The Importance of Our Own VoiceFebruary 29, 2012 at 3:35 pm | Posted in Megan's Blogs, The Nitty-Gritty, Work | Leave a comment
Tags: communication, creative expression, daily living, disability, disability and love, disability and marriage, disability and relationships, Megan Cutter, vision, writing
While we were out and about this weekend, someone came up to Barton to compliment him on articles in our local newspaper, but then mentioned that it was great that we write them together, implying that I wrote Barton’s articles for/with him. While I’m sure this person didn’t mean to offend, Barton took it as somewhat of an insult, because there was an implication that he wasn’t capable of doing it on his own.
So let’s dispel some myths right away: I am not allowed to touch anything that Barton writes, and if I am transcribing and miss a word, I put brackets around it so Barton can go back to edit what he meant later. In fact, I am not allowed to touch anything we write until the editing phase. It’s really important to me that when our book comes out, that others know Barton’s sections are his own writing.
Digging a bit deeper below this particular misconception can hit on an even more profound concept for those with and without disabilities. My work as a writer and coach for others- adults and young adults alike, is to provide the avenue for each person to find their own voice, whatever that voice may sound or feel like.
It’s easy to dismiss the communicative arts. I’ll get comments like, “My daughter can’t write.” Creative expression may be in a look of the eye, a cry or sound, a green scribble or a body movement. We can build these relationships and communications over time. Who am I or you to say what it should look like? One of my best successes is one of my students who told me there were no adjectives to describe love. We can build goals around learning our own voice or expression, to tell someone how we feel for example or to navigate within our community.
Recently, an episode of Switched at Birth looked at the determination and challenges of a young man learning to speak with a hearing impairment.

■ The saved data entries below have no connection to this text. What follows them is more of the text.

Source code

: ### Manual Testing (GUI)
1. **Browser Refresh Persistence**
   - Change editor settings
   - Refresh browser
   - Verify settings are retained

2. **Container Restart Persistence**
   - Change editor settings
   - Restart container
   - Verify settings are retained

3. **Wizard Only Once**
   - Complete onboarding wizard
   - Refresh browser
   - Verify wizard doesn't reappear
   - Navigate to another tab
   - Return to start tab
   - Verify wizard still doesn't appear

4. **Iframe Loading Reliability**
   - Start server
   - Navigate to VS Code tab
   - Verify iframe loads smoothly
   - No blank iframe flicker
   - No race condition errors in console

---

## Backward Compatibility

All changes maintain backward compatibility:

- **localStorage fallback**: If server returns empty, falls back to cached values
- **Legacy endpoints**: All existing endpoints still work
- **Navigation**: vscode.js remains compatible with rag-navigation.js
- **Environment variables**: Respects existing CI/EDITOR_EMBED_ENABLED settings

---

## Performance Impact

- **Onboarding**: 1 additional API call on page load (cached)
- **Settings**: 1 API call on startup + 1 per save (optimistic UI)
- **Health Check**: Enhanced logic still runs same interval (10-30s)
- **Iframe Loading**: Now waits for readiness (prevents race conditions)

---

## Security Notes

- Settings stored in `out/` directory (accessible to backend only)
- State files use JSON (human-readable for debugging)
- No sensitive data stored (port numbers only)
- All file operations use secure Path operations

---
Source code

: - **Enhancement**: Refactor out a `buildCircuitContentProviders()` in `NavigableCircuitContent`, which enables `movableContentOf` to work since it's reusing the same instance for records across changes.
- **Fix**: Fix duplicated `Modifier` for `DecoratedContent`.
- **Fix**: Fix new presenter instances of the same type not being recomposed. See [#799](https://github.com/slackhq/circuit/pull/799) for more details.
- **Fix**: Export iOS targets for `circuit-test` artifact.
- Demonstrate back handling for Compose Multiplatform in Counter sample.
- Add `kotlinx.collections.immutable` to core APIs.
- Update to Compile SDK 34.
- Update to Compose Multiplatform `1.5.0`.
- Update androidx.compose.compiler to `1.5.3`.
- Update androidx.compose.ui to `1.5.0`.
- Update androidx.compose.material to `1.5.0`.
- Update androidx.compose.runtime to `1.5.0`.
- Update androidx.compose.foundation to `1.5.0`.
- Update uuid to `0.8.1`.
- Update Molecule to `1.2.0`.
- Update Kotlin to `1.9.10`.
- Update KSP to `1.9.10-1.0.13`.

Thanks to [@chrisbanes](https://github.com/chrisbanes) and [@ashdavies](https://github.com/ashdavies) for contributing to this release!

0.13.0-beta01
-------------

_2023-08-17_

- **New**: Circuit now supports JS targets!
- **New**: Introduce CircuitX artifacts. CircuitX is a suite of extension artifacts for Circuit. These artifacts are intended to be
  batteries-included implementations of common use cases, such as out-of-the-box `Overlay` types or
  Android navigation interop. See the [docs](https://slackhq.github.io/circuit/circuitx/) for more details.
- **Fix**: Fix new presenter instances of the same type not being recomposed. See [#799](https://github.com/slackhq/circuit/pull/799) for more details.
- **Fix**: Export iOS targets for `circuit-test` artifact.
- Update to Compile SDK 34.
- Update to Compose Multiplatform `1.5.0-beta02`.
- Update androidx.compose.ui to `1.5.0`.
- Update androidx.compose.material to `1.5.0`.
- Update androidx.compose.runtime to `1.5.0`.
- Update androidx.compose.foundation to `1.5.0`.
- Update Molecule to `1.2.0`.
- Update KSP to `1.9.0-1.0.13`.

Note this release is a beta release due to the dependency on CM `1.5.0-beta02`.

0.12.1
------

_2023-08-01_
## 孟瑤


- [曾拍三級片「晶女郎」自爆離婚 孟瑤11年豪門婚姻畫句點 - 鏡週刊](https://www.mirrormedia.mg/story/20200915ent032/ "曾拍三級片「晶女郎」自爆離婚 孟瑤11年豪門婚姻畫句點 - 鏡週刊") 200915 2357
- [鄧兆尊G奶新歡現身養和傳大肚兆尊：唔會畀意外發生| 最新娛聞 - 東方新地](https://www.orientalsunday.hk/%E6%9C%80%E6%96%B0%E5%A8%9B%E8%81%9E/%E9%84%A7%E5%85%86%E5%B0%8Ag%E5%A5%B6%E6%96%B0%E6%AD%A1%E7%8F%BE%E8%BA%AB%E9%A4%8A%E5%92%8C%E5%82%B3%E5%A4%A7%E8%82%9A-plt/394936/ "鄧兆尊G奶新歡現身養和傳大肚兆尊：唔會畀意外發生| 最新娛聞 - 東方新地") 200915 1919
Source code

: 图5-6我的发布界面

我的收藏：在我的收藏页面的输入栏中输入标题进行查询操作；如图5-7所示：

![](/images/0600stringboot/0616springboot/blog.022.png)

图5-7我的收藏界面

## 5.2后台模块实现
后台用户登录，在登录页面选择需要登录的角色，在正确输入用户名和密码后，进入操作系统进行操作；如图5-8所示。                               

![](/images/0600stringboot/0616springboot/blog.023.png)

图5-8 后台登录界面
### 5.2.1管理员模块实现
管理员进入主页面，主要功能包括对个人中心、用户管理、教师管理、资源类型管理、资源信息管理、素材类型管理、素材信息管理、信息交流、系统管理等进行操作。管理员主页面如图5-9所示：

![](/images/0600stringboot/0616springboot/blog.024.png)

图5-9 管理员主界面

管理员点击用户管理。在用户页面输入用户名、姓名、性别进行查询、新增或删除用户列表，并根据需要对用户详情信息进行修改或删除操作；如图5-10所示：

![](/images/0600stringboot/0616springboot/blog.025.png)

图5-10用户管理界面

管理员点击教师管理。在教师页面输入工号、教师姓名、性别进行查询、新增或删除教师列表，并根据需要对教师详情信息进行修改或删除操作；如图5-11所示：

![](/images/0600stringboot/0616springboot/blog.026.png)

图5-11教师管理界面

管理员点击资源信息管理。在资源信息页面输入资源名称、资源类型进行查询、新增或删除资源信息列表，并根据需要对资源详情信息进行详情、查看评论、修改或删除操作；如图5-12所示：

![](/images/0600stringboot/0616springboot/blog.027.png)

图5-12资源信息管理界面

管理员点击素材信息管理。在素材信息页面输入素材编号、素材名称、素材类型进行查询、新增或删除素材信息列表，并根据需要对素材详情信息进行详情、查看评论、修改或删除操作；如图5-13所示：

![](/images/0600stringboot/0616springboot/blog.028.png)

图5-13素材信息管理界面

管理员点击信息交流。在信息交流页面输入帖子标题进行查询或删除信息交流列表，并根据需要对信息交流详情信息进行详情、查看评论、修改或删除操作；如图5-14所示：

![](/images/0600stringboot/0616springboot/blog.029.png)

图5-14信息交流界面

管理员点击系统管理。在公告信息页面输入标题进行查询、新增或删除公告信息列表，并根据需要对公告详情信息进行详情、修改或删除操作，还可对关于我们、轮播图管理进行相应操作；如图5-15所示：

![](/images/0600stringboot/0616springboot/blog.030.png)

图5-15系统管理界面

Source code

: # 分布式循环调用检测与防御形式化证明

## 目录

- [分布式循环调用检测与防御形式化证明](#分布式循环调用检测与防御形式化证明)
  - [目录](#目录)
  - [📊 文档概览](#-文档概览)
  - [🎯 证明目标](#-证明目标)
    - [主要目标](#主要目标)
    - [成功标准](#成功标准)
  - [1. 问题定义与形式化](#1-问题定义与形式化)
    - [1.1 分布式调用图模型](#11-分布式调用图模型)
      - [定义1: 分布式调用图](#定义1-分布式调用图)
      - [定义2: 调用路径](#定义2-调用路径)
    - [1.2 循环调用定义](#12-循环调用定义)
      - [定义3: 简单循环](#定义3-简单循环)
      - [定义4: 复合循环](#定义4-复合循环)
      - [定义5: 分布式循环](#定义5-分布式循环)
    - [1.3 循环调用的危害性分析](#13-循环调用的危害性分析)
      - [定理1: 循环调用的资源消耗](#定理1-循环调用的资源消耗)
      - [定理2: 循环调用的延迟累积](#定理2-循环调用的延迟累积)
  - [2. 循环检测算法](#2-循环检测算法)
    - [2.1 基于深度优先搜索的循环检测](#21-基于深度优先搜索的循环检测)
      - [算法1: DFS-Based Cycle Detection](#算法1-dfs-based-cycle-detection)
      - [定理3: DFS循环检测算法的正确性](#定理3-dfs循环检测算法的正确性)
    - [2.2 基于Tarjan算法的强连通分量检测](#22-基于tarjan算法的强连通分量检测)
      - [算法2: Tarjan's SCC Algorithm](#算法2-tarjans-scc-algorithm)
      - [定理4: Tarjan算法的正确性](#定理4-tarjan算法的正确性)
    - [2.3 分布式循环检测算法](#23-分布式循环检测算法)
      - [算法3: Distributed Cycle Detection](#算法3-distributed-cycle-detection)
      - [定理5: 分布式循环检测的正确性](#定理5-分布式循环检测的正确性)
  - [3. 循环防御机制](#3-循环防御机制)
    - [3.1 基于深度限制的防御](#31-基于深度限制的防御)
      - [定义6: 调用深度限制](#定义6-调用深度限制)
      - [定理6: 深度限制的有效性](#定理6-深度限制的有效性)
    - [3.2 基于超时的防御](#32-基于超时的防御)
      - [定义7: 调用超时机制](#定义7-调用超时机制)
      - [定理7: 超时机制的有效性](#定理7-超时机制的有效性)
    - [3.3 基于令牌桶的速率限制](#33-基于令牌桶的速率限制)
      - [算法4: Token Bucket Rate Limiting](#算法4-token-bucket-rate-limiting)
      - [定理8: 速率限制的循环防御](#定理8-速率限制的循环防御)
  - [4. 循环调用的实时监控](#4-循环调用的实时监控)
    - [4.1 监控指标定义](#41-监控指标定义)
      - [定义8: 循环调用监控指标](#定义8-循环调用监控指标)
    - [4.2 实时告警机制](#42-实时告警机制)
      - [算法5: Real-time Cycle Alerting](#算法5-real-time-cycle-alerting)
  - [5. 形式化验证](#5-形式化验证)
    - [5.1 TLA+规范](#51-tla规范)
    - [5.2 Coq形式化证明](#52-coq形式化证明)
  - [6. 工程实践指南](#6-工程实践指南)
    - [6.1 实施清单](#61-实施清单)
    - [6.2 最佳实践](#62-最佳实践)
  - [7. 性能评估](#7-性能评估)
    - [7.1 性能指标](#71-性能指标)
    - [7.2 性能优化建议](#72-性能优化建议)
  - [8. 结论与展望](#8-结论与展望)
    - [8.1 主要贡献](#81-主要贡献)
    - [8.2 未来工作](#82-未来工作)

In many ways, his learning to speak verbally was a direct reflection of his identity, wanting to relate, be a part of and connect within a hearing world.
When do you feel like you may not have a voice? It could be during a discussion of a particular issue, wanting to keep a job, in the midst of a health crisis or illness. It could be when you feel that no one else could possibly understand where you are. There are many times throughout our lives when we feel like we don’t have a voice.
For me, it was when, as a child, I would write stories under the covers of my bed or hide notebooks in my school locker because family, teachers or professionals thought my writing stories was somehow interfering with other aspects of my life. Years later I was still questioning if I had all of my childhood notebooks, still trying to claim my voice.
The vitality of owning our own sounds, words, non-verbal communication, language is an essential piece of who we are. Claim it, own it and value others who have their own voice, no matter how it may manifest itself.